Congenital heart disease (CHD) is the most common type of birth defect, affecting nearly 1 percent – about 40,000 – births per year in the United States, according to the Centers for Disease Control and Prevention.
While medical breakthroughs have helped babies with CHD live longer, healthier lives, Fischell Department of Bioengineering (BioE) researchers are working to address many of the most difficult complications associated with treating CHD.
For years, bioengineers have grappled with the fact that specific heart defects present unique problems in different patients due to anatomical differences. Proper design and adaption of implanted grafts to correct these defects is critical because graft orientation and shape directly are key to successful CHD surgical outcomes. Current grafts used in these procedures often suffer from progressive obstruction, infection, a lack of growth potential, poor long-term durability and other complications. In fact, 10-15 years after graft implantation, graft failure rates occur in as many as 70-100 percent of cases.
Fortunately, 3-D printing technology offers promise for today’s bioengineers looking to tackle these challenges head-on through the development of patient-specific vascular grafts using biodegradable materials.
As experts in this arena, BioE Robert E. Fischell Professor and Chair John Fisher and members of his Tissue Engineering and Biomaterials Laboratory are developing a platform for the fully 3-D-printed fabrication of non-cellular biodegradable scaffolds for vascular tissue engineering. Their efforts, published this month in Advanced Healthcare Materials, include the examination of techniques and materials developed for the 3-D printing of vascular tissue-engineered scaffolds using poly(propylene fumarate) (PPF).
Nearly as soon as they first saw the technology come to life, bioengineers around the world recognized the tremendous potential for 3-D printing to change the way many of today’s most pressing medical challenges are treated. In the realm of tissue engineering, however, there are still many limitations to overcome.
Specific to vascular graft development, current bioprinting efforts have enabled the fabrication of biologically functional blood vessels. But, such vessels are best suited for vascularization of larger tissues, such as organs, due to material and size constraints. Additionally, most of the current methodologies for bioprinting fail to produce tissue-based grafts with adequate mechanical strength immediately after fabrication.
That is where members of Fisher’s laboratory hope their recent findings will come into play.

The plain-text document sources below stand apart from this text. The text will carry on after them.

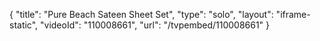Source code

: {
    "title": "Pure Beach Sateen Sheet Set",
    "type": "solo",
    "layout": "iframe-static",
    "videoId": "110008661",
    "url": "\/tvpembed\/110008661"
}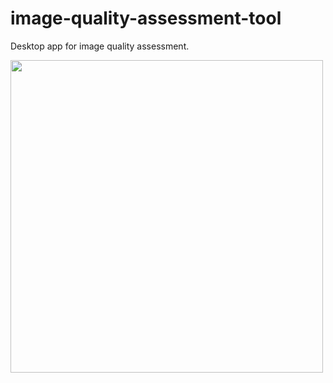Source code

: # image-quality-assessment-tool

Desktop app for image quality assessment. 

<img src="https://private-user-images.githubusercontent.com/102902511/314089650-3281f6b3-f58c-4deb-a060-138a6d856fd5.png?jwt=eyJhbGciOiJIUzI1NiIsInR5cCI6IkpXVCJ9.eyJpc3MiOiJnaXRodWIuY29tIiwiYXVkIjoicmF3LmdpdGh1YnVzZXJjb250ZW50LmNvbSIsImtleSI6ImtleTUiLCJleHAiOjE3MTA4NTc4OTAsIm5iZiI6MTcxMDg1NzU5MCwicGF0aCI6Ii8xMDI5MDI1MTEvMzE0MDg5NjUwLTMyODFmNmIzLWY1OGMtNGRlYi1hMDYwLTEzOGE2ZDg1NmZkNS5wbmc_WC1BbXotQWxnb3JpdGhtPUFXUzQtSE1BQy1TSEEyNTYmWC1BbXotQ3JlZGVudGlhbD1BS0lBVkNPRFlMU0E1M1BRSzRaQSUyRjIwMjQwMzE5JTJGdXMtZWFzdC0xJTJGczMlMkZhd3M0X3JlcXVlc3QmWC1BbXotRGF0ZT0yMDI0MDMxOVQxNDEzMTBaJlgtQW16LUV4cGlyZXM9MzAwJlgtQW16LVNpZ25hdHVyZT1iZjYzYzU0NTk2YzBkNjk1MmYzNmY3NDhhYjU5MzhiMzMwYmE1MDI4NjYzMzRlNWRkMjI5M2QyZmRiY2E0OTQ5JlgtQW16LVNpZ25lZEhlYWRlcnM9aG9zdCZhY3Rvcl9pZD0wJmtleV9pZD0wJnJlcG9faWQ9MCJ9.9gjSwOj64sioFysE9huYWHm2W2_s8Fp76Yrrp5dmYGU" width="500" />


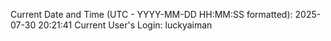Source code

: Current Date and Time (UTC - YYYY-MM-DD HH:MM:SS formatted): 2025-07-30 20:21:41
Current User's Login: luckyaiman
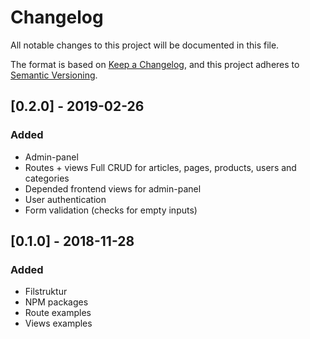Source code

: # Changelog
All notable changes to this project will be documented in this file.

The format is based on [Keep a Changelog](https://keepachangelog.com/en/1.0.0/),
and this project adheres to [Semantic Versioning](https://semver.org/spec/v2.0.0.html).

## [0.2.0] - 2019-02-26
### Added
- Admin-panel
- Routes + views Full CRUD for articles, pages, products, users and categories
- Depended frontend views for admin-panel
- User authentication
- Form validation (checks for empty inputs)



## [0.1.0] - 2018-11-28
### Added
- Filstruktur
- NPM packages
- Route examples
- Views examples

PPF is a biocompatible and biodegradable polyester that contains a carbon-carbon double bond along its backbone, enabling crosslinking between the polymer chains. These characteristics make PPF an ideal candidate for 3-D fabrication techniques that can be used to construct functional, tissue engineered scaffolds.

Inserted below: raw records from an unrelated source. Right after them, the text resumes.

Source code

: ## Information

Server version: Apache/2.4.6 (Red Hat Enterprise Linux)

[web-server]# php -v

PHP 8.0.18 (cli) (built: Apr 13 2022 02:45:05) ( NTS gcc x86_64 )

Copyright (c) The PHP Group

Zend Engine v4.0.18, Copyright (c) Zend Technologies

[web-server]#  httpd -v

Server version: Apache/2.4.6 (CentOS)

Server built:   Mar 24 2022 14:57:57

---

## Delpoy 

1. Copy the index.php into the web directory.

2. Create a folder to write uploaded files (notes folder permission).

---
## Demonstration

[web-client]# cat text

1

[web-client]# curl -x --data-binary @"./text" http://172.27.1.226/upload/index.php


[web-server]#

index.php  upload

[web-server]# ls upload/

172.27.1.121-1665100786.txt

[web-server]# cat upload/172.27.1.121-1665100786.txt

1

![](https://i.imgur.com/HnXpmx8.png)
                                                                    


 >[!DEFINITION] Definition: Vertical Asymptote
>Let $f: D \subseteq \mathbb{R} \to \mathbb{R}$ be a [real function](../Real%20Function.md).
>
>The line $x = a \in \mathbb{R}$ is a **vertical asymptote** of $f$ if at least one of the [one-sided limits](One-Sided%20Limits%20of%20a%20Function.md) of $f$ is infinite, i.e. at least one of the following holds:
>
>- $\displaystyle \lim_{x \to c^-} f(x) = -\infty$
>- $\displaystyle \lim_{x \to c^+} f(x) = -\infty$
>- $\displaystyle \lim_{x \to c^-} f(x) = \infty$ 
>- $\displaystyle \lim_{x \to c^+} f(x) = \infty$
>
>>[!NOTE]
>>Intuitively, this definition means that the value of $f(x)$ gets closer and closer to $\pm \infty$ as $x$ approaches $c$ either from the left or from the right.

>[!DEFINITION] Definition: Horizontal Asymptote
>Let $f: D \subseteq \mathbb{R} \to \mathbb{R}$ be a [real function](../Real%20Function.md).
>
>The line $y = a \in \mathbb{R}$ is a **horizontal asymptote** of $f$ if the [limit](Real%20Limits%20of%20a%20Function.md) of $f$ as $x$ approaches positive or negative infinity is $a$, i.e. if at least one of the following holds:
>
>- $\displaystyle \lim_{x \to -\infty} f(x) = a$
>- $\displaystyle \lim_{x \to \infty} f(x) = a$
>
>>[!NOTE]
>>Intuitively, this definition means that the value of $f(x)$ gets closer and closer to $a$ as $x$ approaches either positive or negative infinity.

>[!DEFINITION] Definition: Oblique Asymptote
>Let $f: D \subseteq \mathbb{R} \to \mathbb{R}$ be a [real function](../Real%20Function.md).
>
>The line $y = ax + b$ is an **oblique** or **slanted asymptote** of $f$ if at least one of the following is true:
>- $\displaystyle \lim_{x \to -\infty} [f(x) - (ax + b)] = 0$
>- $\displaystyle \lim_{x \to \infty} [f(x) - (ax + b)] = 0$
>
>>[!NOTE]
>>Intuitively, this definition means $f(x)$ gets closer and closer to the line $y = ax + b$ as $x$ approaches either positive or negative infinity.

By printing the graft directly, Fisher’s team can also reduce the steps necessary to construct a scaffold. Even more, the group’s PPF grafts have demonstrated initial mechanical properties comparable to those of native vessels generally used in grafting procedures and appropriate for use as venous scaffolds.
The group believes that the material and technique developed in their study provides a powerful platform that can be expanded upon for the development of customized vascular tissue-engineering scaffolds using 3-D printing technologies.
Anthony Melchiorri (Ph.D. ’15), Chelsea Kraynak (B.S. ’15), and bioengineering undergraduate Lucas Kimerer served as authors on the paper, along with researchers and clinicians from Nationwide Children’s Hospital and Children’s National Health System’s Sheikh Zayed Institute for Pediatric Surgical Innovation.
Full text of the Advanced Healthcare Materials article, “3D-Printed Biodegradable Polymeric Vascular Grafts,” is available online.